Солнце спокойно и безоблачно сияло над огромной толпой народа, собравшегося перед обширной площадью, окружающей церковь св. Иоанна латеранского. Частью из любопытства, частью по желанию епископа орвиетского, частью пользуясь случаем показать великолепие своей свиты, к этому месту собрались многие из знатнейших вельмож Рима.
На одной из ступеней, ведущих к церкви, завернувшись в плащ, стоял Вальтер де Монреаль, глядя на разные группы людей, которые, одна за другой, шли по узкому промежутку, проложенному папскими солдатами среди толпы для прохода главных патрициев. Несмотря на свой обычный беспечный вид и блуждающий взор, он с интересом наблюдал и слушал различные приветствия, оказываемые чернью разным знатным лицам. Знамена и гербы предшествовали каждому из синьоров и при проходе их Монреаль старательно запечатлевал в своей памяти пробегавшие по живой толпе остроты и прозвища, эти короткие слова похвалы или порицания, заключающие в себе так много значения.
– Дорогу, дорогу сеньору Орсини ди Порто!
– Молчи, подлипало! Осади назад! Дорогу синьору Адриану Колонна, барону ди Кастелло, рыцарю империи...

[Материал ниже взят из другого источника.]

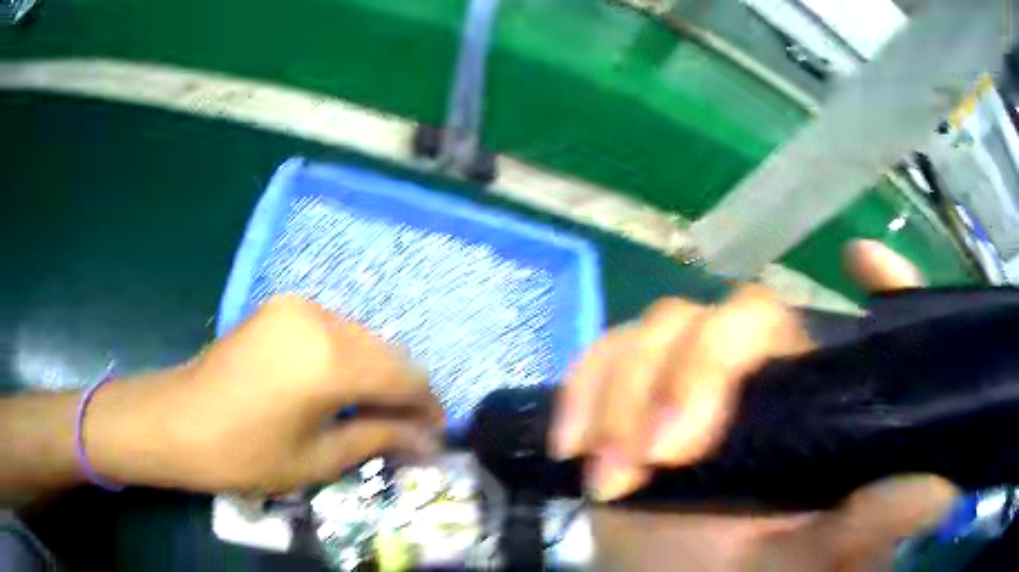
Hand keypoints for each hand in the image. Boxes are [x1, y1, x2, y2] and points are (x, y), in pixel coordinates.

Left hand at [85, 295, 443, 493]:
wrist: (178, 420)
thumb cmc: (245, 452)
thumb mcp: (317, 458)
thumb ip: (378, 439)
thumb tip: (428, 441)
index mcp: (330, 360)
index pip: (405, 377)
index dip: (427, 407)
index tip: (436, 434)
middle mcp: (320, 318)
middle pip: (387, 351)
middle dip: (404, 391)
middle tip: (410, 429)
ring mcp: (298, 306)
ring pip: (362, 337)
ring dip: (378, 373)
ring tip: (378, 411)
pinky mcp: (281, 307)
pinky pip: (335, 329)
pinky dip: (350, 358)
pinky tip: (343, 386)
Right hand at [551, 240, 955, 570]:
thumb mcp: (817, 558)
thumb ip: (875, 522)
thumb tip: (944, 489)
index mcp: (821, 403)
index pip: (858, 324)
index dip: (874, 282)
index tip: (859, 263)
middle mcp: (766, 378)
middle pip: (738, 312)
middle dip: (695, 372)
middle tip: (664, 453)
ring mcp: (693, 382)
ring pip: (663, 326)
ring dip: (626, 393)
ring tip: (613, 474)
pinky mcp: (631, 397)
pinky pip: (603, 355)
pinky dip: (583, 389)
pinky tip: (574, 444)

И при этих криках развевались знамена фамилий: Орсини – с золотым изображением медведя и девизом: «Берегись моих объятий!» и Колоннов, с изображением столба на голубом поле и с особым девизом Адриана: «Грустен, но тверд». Свита Мартино Орсини была многочисленнее Адриановой, состоявшей только из десяти солдат, но последние более привлекали уважение толпы и более нравились опытному взгляду рыцаря св. Иоанна. Их оружие блестело как зеркало, их рост был одинаков, поступь была торжественна и спокойна, они держались прямо и не оглядывались ни направо, ни налево. В них заметна была необъяснимая дисциплина, та гармония порядка, внушать которую Адриан научился во время первоначальных своих занятий военным искусством. Солдаты, составлявшие беспорядочную свиту синьора ди Порто, были разного роста, их оружие было плохо вычищено и дурной работы; они толпой теснились друг к другу, громко смеясь и разговаривая; в их осанке и поступи видна была наглость людей, которые одинаково презирают как народ, так и своего господина, которому они служат. Едва эти две свиты столкнулись одна с другой в узком проходе, как тотчас же в них проявилась взаимная ненависть двух домов; первая рвалась вперед, и когда спокойная дисциплина, а также стройность и сомкнутость свиты Адриана помогли ей опередить предводителей его соперника, то чернь громко закричала:
– Многие лета Колонне! Пусть медведь пляшет за Колонной.
– Вперед вы, негодяи! – громко вскричал Орсини своим людям. – Как вы стерпели эту обиду? – И ведя их вперед, он пробрался бы через свиту своего соперника, если бы высокий гвардеец в папской ливрее своим жезлом не преградил ему дорогу.
– Извините, синьор, мы имеем строгое приказание не допускать споров разных свит между собой.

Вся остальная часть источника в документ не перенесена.